• Stored items
──────────

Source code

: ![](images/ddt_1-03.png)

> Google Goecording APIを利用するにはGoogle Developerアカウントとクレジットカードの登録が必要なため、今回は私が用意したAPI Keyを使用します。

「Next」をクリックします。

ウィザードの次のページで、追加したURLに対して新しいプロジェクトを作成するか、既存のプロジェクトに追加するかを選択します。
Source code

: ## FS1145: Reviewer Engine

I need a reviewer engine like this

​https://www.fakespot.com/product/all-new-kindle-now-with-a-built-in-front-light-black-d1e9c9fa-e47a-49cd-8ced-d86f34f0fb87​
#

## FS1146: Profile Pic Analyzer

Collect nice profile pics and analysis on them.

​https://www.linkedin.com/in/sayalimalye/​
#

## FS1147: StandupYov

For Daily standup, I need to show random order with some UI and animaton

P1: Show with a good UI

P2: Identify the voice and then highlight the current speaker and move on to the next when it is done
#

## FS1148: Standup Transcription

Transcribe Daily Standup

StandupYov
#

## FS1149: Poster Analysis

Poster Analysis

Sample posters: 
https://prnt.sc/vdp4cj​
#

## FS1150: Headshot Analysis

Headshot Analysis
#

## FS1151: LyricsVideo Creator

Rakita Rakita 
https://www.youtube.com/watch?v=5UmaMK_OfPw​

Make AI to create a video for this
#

──────────

• WORK TO COMPLETE
Every record above must appear again in the answer, unchanged.

• SOLUTION TO THE PROBLEM
Source code

: ![](images/ddt_1-03.png)

> Google Goecording APIを利用するにはGoogle Developerアカウントとクレジットカードの登録が必要なため、今回は私が用意したAPI Keyを使用します。

「Next」をクリックします。

ウィザードの次のページで、追加したURLに対して新しいプロジェクトを作成するか、既存のプロジェクトに追加するかを選択します。
Source code

: ## FS1145: Reviewer Engine

I need a reviewer engine like this

​https://www.fakespot.com/product/all-new-kindle-now-with-a-built-in-front-light-black-d1e9c9fa-e47a-49cd-8ced-d86f34f0fb87​
#

## FS1146: Profile Pic Analyzer

Collect nice profile pics and analysis on them.

​https://www.linkedin.com/in/sayalimalye/​
#

## FS1147: StandupYov

For Daily standup, I need to show random order with some UI and animaton

P1: Show with a good UI

P2: Identify the voice and then highlight the current speaker and move on to the next when it is done
#

## FS1148: Standup Transcription

Transcribe Daily Standup

StandupYov
#

## FS1149: Poster Analysis

Poster Analysis

Sample posters: 
https://prnt.sc/vdp4cj​
#

## FS1150: Headshot Analysis

Headshot Analysis
#

## FS1151: LyricsVideo Creator

Rakita Rakita 
https://www.youtube.com/watch?v=5UmaMK_OfPw​

Make AI to create a video for this
#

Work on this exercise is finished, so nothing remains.